Tears for that little boy who’d had so much taken from him burned my eyes.

“Until you,” he confessed. “And I think what you felt here that day was fate. I think fate kept you here for me. To find me. So we could stop being lost together. Will you stay?” North got down on one knee and opened the box to reveal a stunning large oval diamond within a cluster of smaller diamonds set in a diamond-shaped platinum clasp. It looked old Hollywood and was so me that I was momentarily dazzled by its perfection. North continued, drawing my eyes back to his, “Will you stay found with me, Aria? Forever?”

I nodded, lowering myself to my knees. “Forever.”

Relief and joy filled North’s face and then he kissed me, hard, hungrily, our lips parting in laughter and tears, until finally he let me up for air. But only to slip the diamond on my ring finger.

“Do you like it?” he asked, caressing my finger with his thumb.

“You couldn’t have picked anything more perfect.” I reached for his face, the diamond winking in the late September sun. “I couldn’t have picked anyone more perfect. I’m so lucky you picked me back.”

North closed his eyes as if in sweet agony before resting his forehead on mine. A cool breeze fluttered over our skin as birds sang the perfect engagement song. Peace, a sense of utter rightness, moved over me, and I knew North felt it too as we kneeled in blissful silence, together, connected.

Homeamong the heather.

Epilogue

THEO

This was Scotland for you. Only a few short hours ago, the sun had been shining, glinting off the North Sea. I’d even taken a bracing walk along the private beach on Ardnoch Estate.

And now the evening sky, usually still bright so far north at this time of night, was dark and foreboding. Rain lashed my suite windows, and I could see the waves crashing against the beach beyond.

It made me think of Gothic tales and tragic love stories.

It made me think of the reason I’d escaped to Ardnoch.

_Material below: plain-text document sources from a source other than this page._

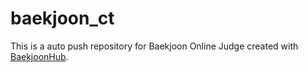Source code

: # baekjoon_ct
This is a auto push repository for Baekjoon Online Judge created with [BaekjoonHub](https://github.com/BaekjoonHub/BaekjoonHub).
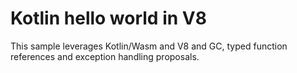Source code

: # Kotlin hello world in V8

This sample leverages Kotlin/Wasm and V8 and GC, typed function references and exception handling proposals.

I exhaled heavily, for once feeling the prick of isolation. North wasn’t here to throw back a whisky with. It was strange arriving at the estate and not having Aria Howard greet me. I’d gotten used to the woman, and she was far prettier to look at than Lachlan Adair.

However, my old friend North had managed a miracle and actually persuaded the woman to have a life outside of Ardnoch Estate. I liked them. But fuck, they were annoying with their sickening lovey-dovey ways.

Fools too, I thought broodingly.

It would end badly. All love affairs ended badly.

I should know.

“God, I’m bored.” I groaned, flopping down on the gargantuan bed. I would call up Clarissa but I got the distinct impression my call would be unwelcome. I think it was the text she’d sent calling me a colossal prick that tipped me off.

Shame. She was an ex-gymnast and still incredibly flexible.

I wondered who else was staying on the estate and whether there was anyone worth fucking. I desperately needed the distraction.

See, I had writer’s block.

I’d felt it coming for months. The last script had been a struggle in between filming projects for other people. Yet writing was the thing I enjoyed most, and I couldn’t bloody come up with anything worth a damn.

If I couldn’t come up with anything while living in a castle on the Scottish coast with violent waves and forlorn wind wailing against the windows, then I was absolutely, positively fucked.